■ What you are asked to do ■
Exclude pictures and give again exactly the lines of the listing, beginning with its first line and ending with the one that contains "IYANUOLUWA RACHEAL |".

■ Raw data ■

= = = =

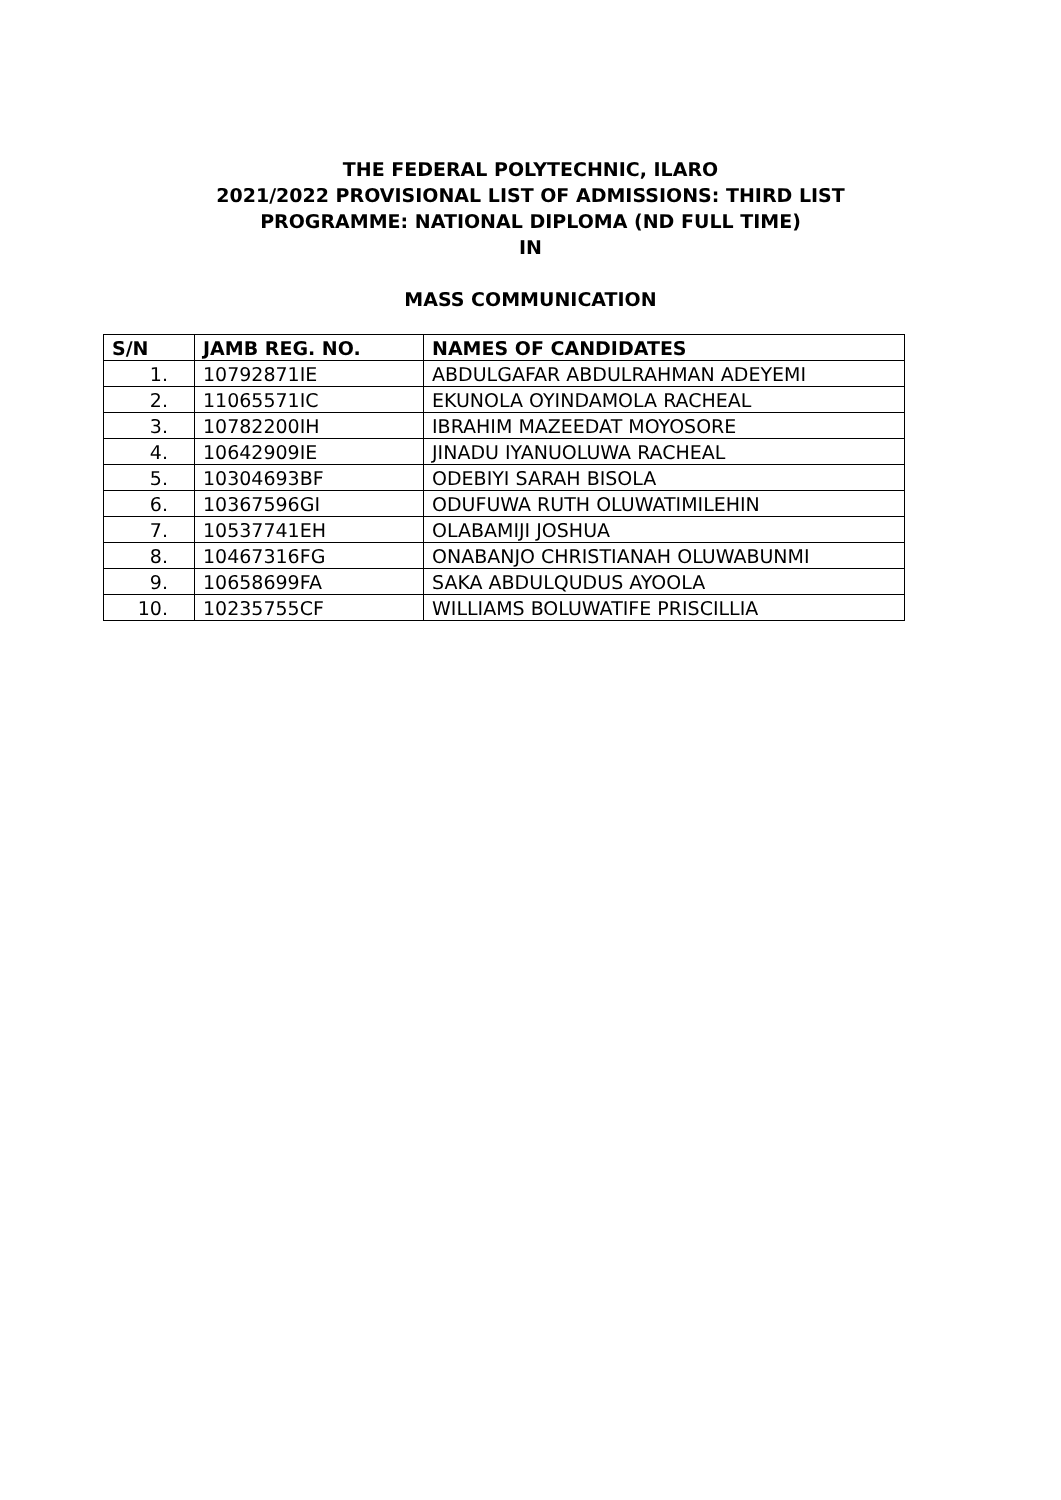THE FEDERAL POLYTECHNIC, ILARO
2021/2022 PROVISIONAL LIST OF ADMISSIONS: THIRD LIST
PROGRAMME: NATIONAL DIPLOMA (ND FULL TIME)
IN
MASS COMMUNICATION
| S/N | JAMB REG. NO. | NAMES OF CANDIDATES |
| --- | --- | --- |
| 1. | 10792871IE | ABDULGAFAR ABDULRAHMAN ADEYEMI |
| 2. | 11065571IC | EKUNOLA OYINDAMOLA RACHEAL |
| 3. | 10782200IH | IBRAHIM MAZEEDAT MOYOSORE |
| 4. | 10642909IE | JINADU IYANUOLUWA RACHEAL |
| 5. | 10304693BF | ODEBIYI SARAH BISOLA |
| 6. | 10367596GI | ODUFUWA RUTH OLUWATIMILEHIN |
| 7. | 10537741EH | OLABAMIJI JOSHUA |
| 8. | 10467316FG | ONABANJO CHRISTIANAH OLUWABUNMI |
| 9. | 10658699FA | SAKA ABDULQUDUS AYOOLA |
| 10. | 10235755CF | WILLIAMS BOLUWATIFE PRISCILLIA |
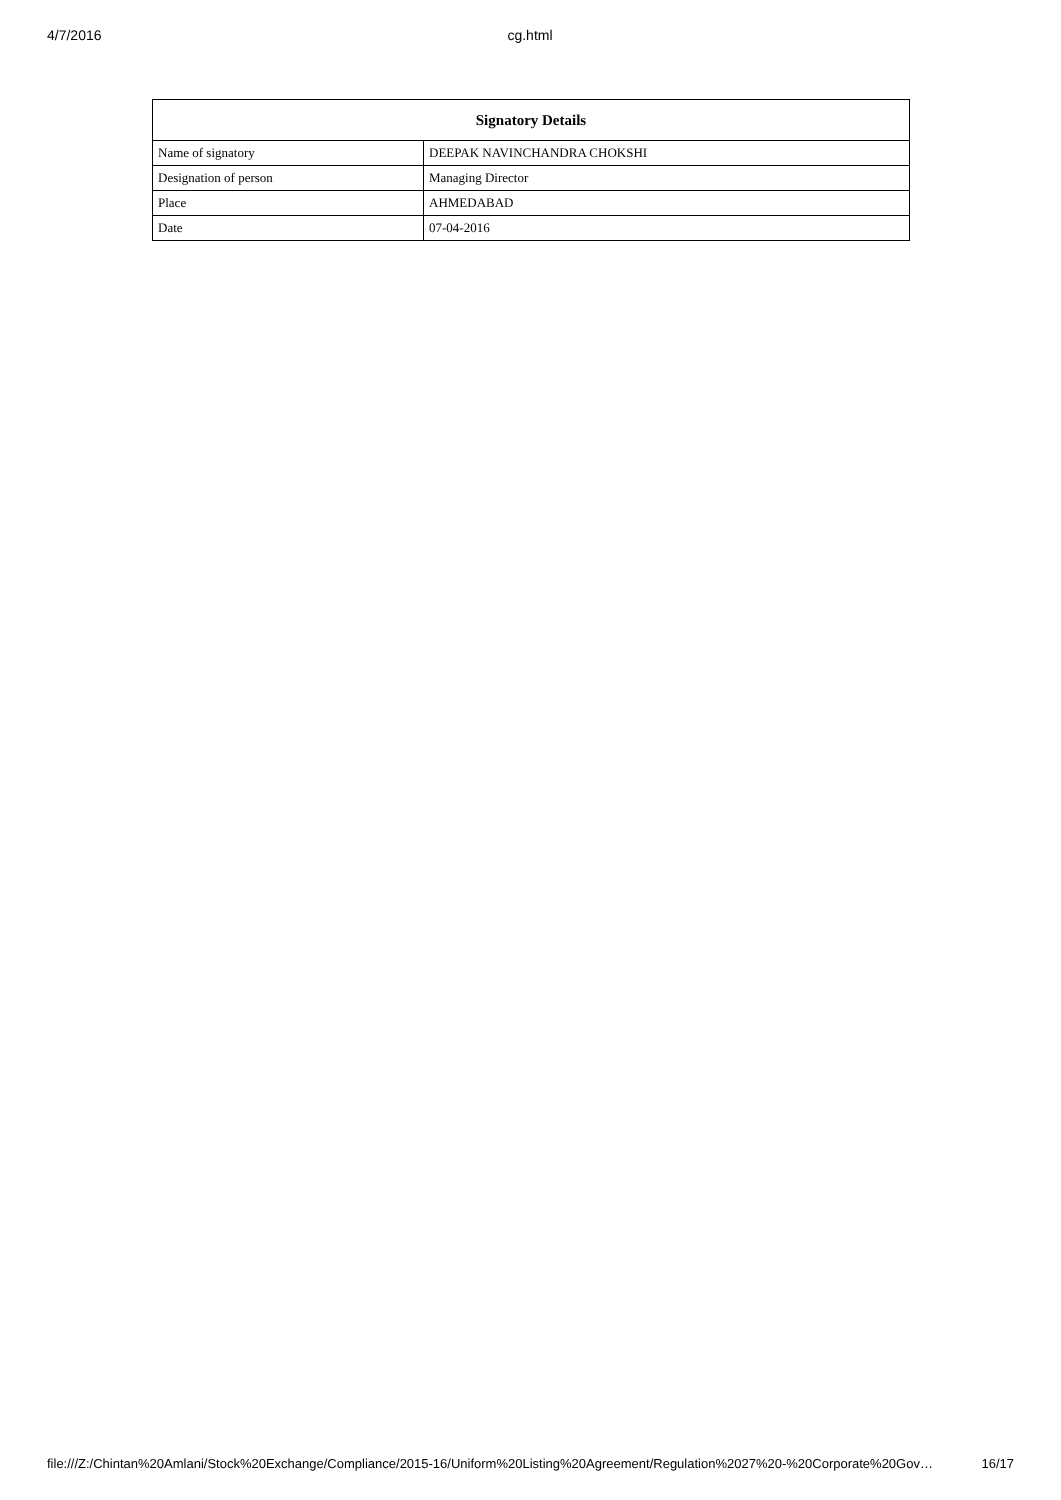4/7/2016 cg.html
| Signatory Details | |
| --- | --- |
| Name of signatory | DEEPAK NAVINCHANDRA CHOKSHI |
| Designation of person | Managing Director |
| Place | AHMEDABAD |
| Date | 07-04-2016 |
file:///Z:/Chintan%20Amlani/Stock%20Exchange/Compliance/2015-16/Uniform%20Listing%20Agreement/Regulation%2027%20-%20Corporate%20Gov… 16/17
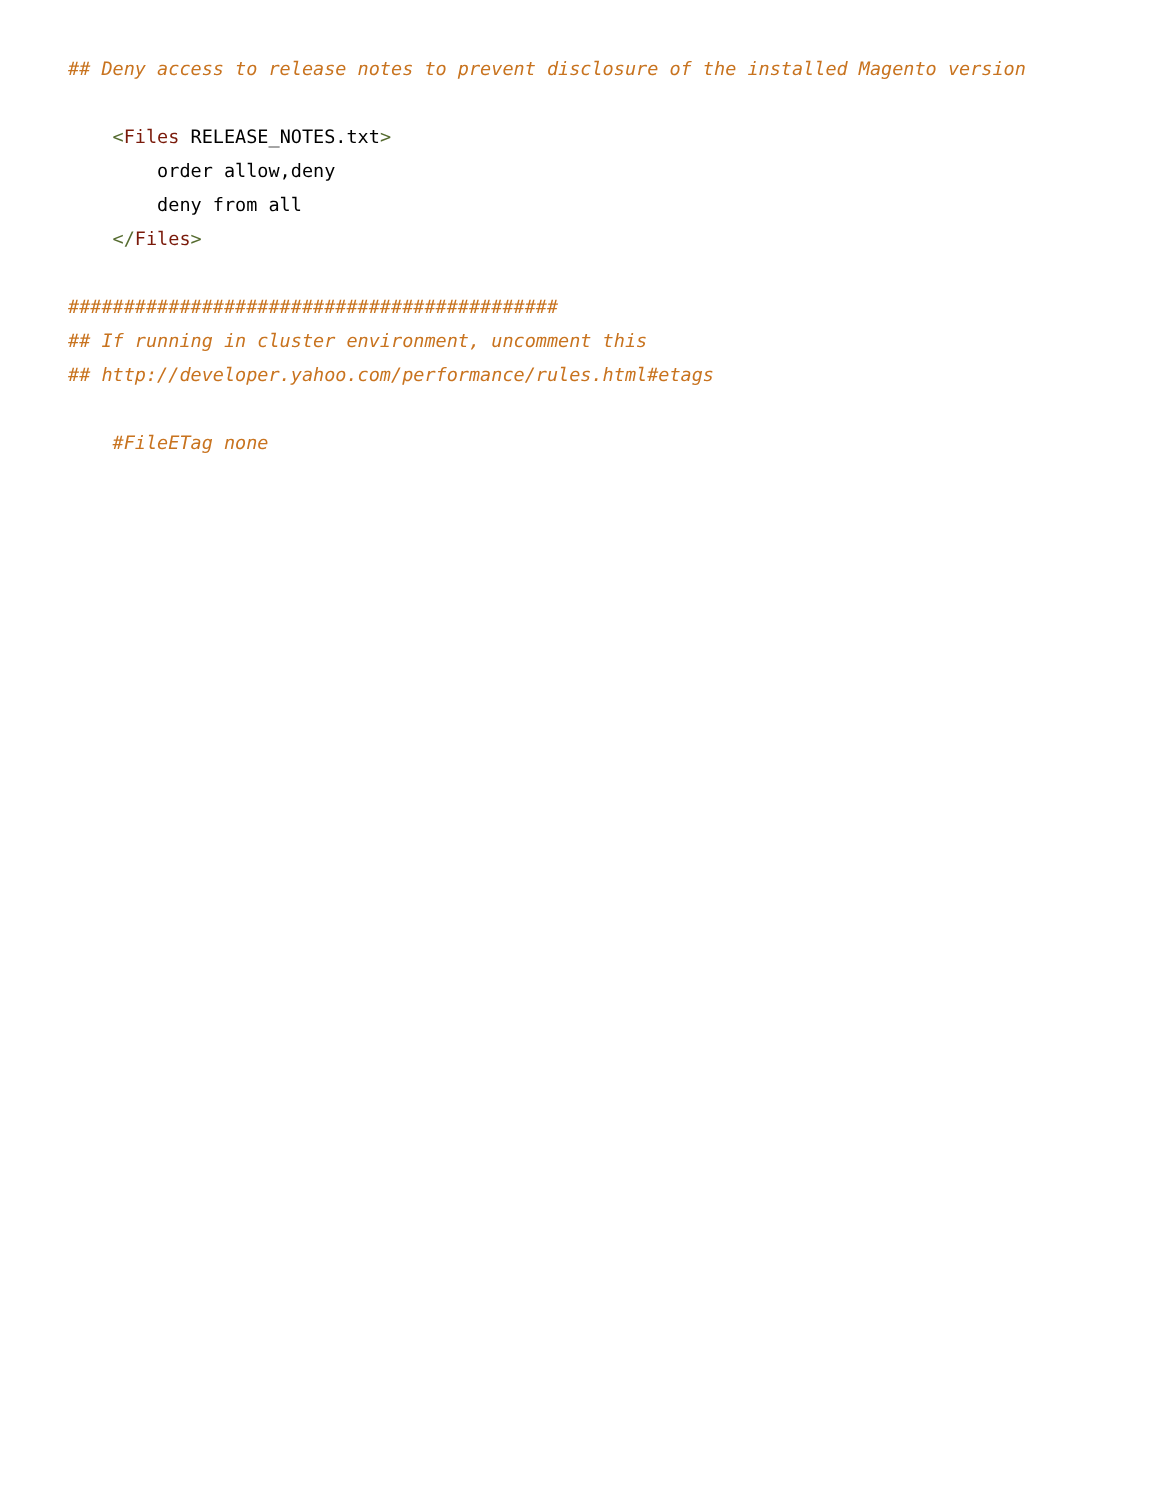## Deny access to release notes to prevent disclosure of the installed Magento version

    <Files RELEASE_NOTES.txt>
        order allow,deny
        deny from all
    </Files>

############################################
## If running in cluster environment, uncomment this
## http://developer.yahoo.com/performance/rules.html#etags

    #FileETag none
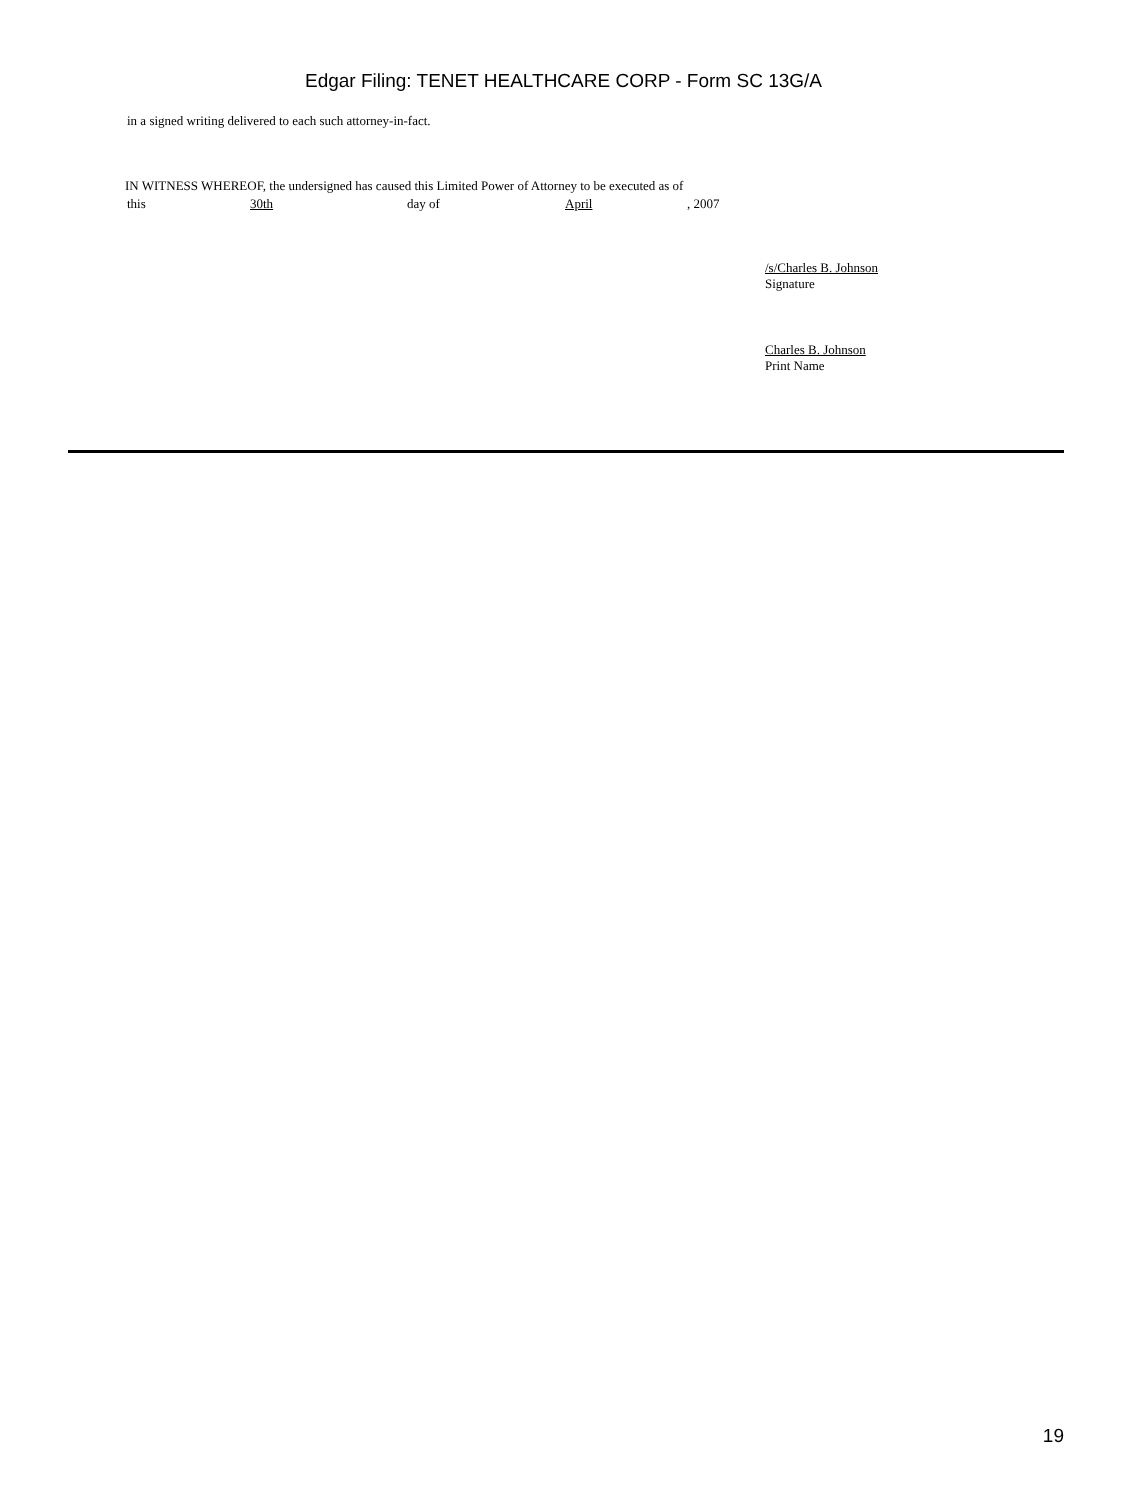Edgar Filing: TENET HEALTHCARE CORP - Form SC 13G/A
in a signed writing delivered to each such attorney-in-fact.
IN WITNESS WHEREOF, the undersigned has caused this Limited Power of Attorney to be executed as of
this 30th day of April , 2007
/s/Charles B. Johnson
Signature
Charles B. Johnson
Print Name
19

= = = =

■ Solution for this exercise ■
THE FEDERAL POLYTECHNIC, ILARO
2021/2022 PROVISIONAL LIST OF ADMISSIONS: THIRD LIST
PROGRAMME: NATIONAL DIPLOMA (ND FULL TIME)
IN
MASS COMMUNICATION
| S/N | JAMB REG. NO. | NAMES OF CANDIDATES |
| --- | --- | --- |
| 1. | 10792871IE | ABDULGAFAR ABDULRAHMAN ADEYEMI |
| 2. | 11065571IC | EKUNOLA OYINDAMOLA RACHEAL |
| 3. | 10782200IH | IBRAHIM MAZEEDAT MOYOSORE |
| 4. | 10642909IE | JINADU IYANUOLUWA RACHEAL |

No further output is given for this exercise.